▶ _Information shown_:

········

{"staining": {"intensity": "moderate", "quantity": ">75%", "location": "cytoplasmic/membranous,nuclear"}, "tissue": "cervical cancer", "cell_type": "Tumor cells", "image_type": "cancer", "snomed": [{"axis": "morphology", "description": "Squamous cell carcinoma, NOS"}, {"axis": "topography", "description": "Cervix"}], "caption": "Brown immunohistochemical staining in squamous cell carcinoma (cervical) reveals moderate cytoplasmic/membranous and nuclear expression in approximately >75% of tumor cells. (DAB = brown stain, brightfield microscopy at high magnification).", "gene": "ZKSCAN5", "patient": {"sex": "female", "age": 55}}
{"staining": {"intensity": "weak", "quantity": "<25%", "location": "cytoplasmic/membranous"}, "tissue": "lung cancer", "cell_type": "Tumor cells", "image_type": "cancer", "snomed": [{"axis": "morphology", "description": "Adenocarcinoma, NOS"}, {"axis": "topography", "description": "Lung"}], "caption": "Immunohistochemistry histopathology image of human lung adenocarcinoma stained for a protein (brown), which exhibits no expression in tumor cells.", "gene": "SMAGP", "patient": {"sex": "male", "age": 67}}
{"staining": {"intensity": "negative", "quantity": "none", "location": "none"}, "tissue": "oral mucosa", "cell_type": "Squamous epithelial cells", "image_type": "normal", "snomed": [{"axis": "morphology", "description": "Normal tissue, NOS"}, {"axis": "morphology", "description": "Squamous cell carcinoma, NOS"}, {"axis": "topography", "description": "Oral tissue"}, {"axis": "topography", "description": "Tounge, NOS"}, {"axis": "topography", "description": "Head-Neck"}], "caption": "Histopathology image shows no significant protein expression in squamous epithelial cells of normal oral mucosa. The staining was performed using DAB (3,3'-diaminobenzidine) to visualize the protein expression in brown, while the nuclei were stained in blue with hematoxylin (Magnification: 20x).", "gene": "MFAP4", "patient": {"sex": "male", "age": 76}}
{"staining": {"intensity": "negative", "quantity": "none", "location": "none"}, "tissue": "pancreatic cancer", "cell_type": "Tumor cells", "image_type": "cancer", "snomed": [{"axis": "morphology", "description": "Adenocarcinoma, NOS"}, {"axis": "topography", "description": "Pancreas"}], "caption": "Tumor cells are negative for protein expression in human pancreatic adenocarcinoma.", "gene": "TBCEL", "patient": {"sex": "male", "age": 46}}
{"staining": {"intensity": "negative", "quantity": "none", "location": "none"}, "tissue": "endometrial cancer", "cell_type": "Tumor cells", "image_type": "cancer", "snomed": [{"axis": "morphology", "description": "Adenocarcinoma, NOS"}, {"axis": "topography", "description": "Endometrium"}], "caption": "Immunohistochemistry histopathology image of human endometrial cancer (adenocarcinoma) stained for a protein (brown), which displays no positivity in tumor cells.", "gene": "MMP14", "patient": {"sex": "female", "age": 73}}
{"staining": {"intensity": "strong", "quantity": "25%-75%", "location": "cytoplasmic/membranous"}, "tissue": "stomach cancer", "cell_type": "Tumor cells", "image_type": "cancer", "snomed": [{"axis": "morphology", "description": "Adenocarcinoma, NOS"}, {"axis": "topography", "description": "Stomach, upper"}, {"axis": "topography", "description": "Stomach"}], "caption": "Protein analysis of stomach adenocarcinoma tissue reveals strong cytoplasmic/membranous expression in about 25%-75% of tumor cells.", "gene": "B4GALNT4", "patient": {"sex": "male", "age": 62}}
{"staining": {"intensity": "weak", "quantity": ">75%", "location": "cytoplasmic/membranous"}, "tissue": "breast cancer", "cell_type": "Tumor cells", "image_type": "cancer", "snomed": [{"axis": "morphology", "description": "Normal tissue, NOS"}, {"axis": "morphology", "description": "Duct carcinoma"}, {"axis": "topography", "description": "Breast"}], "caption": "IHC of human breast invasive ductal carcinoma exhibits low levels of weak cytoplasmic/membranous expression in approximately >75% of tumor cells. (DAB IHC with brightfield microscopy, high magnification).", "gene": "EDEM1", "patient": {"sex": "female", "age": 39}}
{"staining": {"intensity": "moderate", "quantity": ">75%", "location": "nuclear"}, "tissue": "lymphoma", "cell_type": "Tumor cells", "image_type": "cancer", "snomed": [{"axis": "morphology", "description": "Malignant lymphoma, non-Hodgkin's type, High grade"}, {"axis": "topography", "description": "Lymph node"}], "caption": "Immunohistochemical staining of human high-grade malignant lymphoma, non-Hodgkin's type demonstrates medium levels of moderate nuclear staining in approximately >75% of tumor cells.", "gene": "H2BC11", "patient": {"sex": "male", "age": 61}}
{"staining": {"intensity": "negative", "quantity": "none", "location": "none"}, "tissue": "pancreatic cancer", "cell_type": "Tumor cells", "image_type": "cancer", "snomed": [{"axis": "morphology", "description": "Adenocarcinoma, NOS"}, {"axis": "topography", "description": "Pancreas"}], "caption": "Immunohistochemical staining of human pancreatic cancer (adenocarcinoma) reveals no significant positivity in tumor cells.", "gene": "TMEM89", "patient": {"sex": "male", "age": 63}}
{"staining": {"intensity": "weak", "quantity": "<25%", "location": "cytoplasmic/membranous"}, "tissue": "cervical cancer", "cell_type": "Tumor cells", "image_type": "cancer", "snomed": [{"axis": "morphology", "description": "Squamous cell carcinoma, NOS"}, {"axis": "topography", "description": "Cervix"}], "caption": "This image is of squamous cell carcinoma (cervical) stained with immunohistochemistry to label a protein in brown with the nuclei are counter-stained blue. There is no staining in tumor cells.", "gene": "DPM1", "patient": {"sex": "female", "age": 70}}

········

▶ _Task item_: All of the entries above must be output word for word.

▶ _Completed task_:
{"staining": {"intensity": "moderate", "quantity": ">75%", "location": "cytoplasmic/membranous,nuclear"}, "tissue": "cervical cancer", "cell_type": "Tumor cells", "image_type": "cancer", "snomed": [{"axis": "morphology", "description": "Squamous cell carcinoma, NOS"}, {"axis": "topography", "description": "Cervix"}], "caption": "Brown immunohistochemical staining in squamous cell carcinoma (cervical) reveals moderate cytoplasmic/membranous and nuclear expression in approximately >75% of tumor cells. (DAB = brown stain, brightfield microscopy at high magnification).", "gene": "ZKSCAN5", "patient": {"sex": "female", "age": 55}}
{"staining": {"intensity": "weak", "quantity": "<25%", "location": "cytoplasmic/membranous"}, "tissue": "lung cancer", "cell_type": "Tumor cells", "image_type": "cancer", "snomed": [{"axis": "morphology", "description": "Adenocarcinoma, NOS"}, {"axis": "topography", "description": "Lung"}], "caption": "Immunohistochemistry histopathology image of human lung adenocarcinoma stained for a protein (brown), which exhibits no expression in tumor cells.", "gene": "SMAGP", "patient": {"sex": "male", "age": 67}}
{"staining": {"intensity": "negative", "quantity": "none", "location": "none"}, "tissue": "oral mucosa", "cell_type": "Squamous epithelial cells", "image_type": "normal", "snomed": [{"axis": "morphology", "description": "Normal tissue, NOS"}, {"axis": "morphology", "description": "Squamous cell carcinoma, NOS"}, {"axis": "topography", "description": "Oral tissue"}, {"axis": "topography", "description": "Tounge, NOS"}, {"axis": "topography", "description": "Head-Neck"}], "caption": "Histopathology image shows no significant protein expression in squamous epithelial cells of normal oral mucosa. The staining was performed using DAB (3,3'-diaminobenzidine) to visualize the protein expression in brown, while the nuclei were stained in blue with hematoxylin (Magnification: 20x).", "gene": "MFAP4", "patient": {"sex": "male", "age": 76}}
{"staining": {"intensity": "negative", "quantity": "none", "location": "none"}, "tissue": "pancreatic cancer", "cell_type": "Tumor cells", "image_type": "cancer", "snomed": [{"axis": "morphology", "description": "Adenocarcinoma, NOS"}, {"axis": "topography", "description": "Pancreas"}], "caption": "Tumor cells are negative for protein expression in human pancreatic adenocarcinoma.", "gene": "TBCEL", "patient": {"sex": "male", "age": 46}}
{"staining": {"intensity": "negative", "quantity": "none", "location": "none"}, "tissue": "endometrial cancer", "cell_type": "Tumor cells", "image_type": "cancer", "snomed": [{"axis": "morphology", "description": "Adenocarcinoma, NOS"}, {"axis": "topography", "description": "Endometrium"}], "caption": "Immunohistochemistry histopathology image of human endometrial cancer (adenocarcinoma) stained for a protein (brown), which displays no positivity in tumor cells.", "gene": "MMP14", "patient": {"sex": "female", "age": 73}}
{"staining": {"intensity": "strong", "quantity": "25%-75%", "location": "cytoplasmic/membranous"}, "tissue": "stomach cancer", "cell_type": "Tumor cells", "image_type": "cancer", "snomed": [{"axis": "morphology", "description": "Adenocarcinoma, NOS"}, {"axis": "topography", "description": "Stomach, upper"}, {"axis": "topography", "description": "Stomach"}], "caption": "Protein analysis of stomach adenocarcinoma tissue reveals strong cytoplasmic/membranous expression in about 25%-75% of tumor cells.", "gene": "B4GALNT4", "patient": {"sex": "male", "age": 62}}
{"staining": {"intensity": "weak", "quantity": ">75%", "location": "cytoplasmic/membranous"}, "tissue": "breast cancer", "cell_type": "Tumor cells", "image_type": "cancer", "snomed": [{"axis": "morphology", "description": "Normal tissue, NOS"}, {"axis": "morphology", "description": "Duct carcinoma"}, {"axis": "topography", "description": "Breast"}], "caption": "IHC of human breast invasive ductal carcinoma exhibits low levels of weak cytoplasmic/membranous expression in approximately >75% of tumor cells. (DAB IHC with brightfield microscopy, high magnification).", "gene": "EDEM1", "patient": {"sex": "female", "age": 39}}
{"staining": {"intensity": "moderate", "quantity": ">75%", "location": "nuclear"}, "tissue": "lymphoma", "cell_type": "Tumor cells", "image_type": "cancer", "snomed": [{"axis": "morphology", "description": "Malignant lymphoma, non-Hodgkin's type, High grade"}, {"axis": "topography", "description": "Lymph node"}], "caption": "Immunohistochemical staining of human high-grade malignant lymphoma, non-Hodgkin's type demonstrates medium levels of moderate nuclear staining in approximately >75% of tumor cells.", "gene": "H2BC11", "patient": {"sex": "male", "age": 61}}
{"staining": {"intensity": "negative", "quantity": "none", "location": "none"}, "tissue": "pancreatic cancer", "cell_type": "Tumor cells", "image_type": "cancer", "snomed": [{"axis": "morphology", "description": "Adenocarcinoma, NOS"}, {"axis": "topography", "description": "Pancreas"}], "caption": "Immunohistochemical staining of human pancreatic cancer (adenocarcinoma) reveals no significant positivity in tumor cells.", "gene": "TMEM89", "patient": {"sex": "male", "age": 63}}
{"staining": {"intensity": "weak", "quantity": "<25%", "location": "cytoplasmic/membranous"}, "tissue": "cervical cancer", "cell_type": "Tumor cells", "image_type": "cancer", "snomed": [{"axis": "morphology", "description": "Squamous cell carcinoma, NOS"}, {"axis": "topography", "description": "Cervix"}], "caption": "This image is of squamous cell carcinoma (cervical) stained with immunohistochemistry to label a protein in brown with the nuclei are counter-stained blue. There is no staining in tumor cells.", "gene": "DPM1", "patient": {"sex": "female", "age": 70}}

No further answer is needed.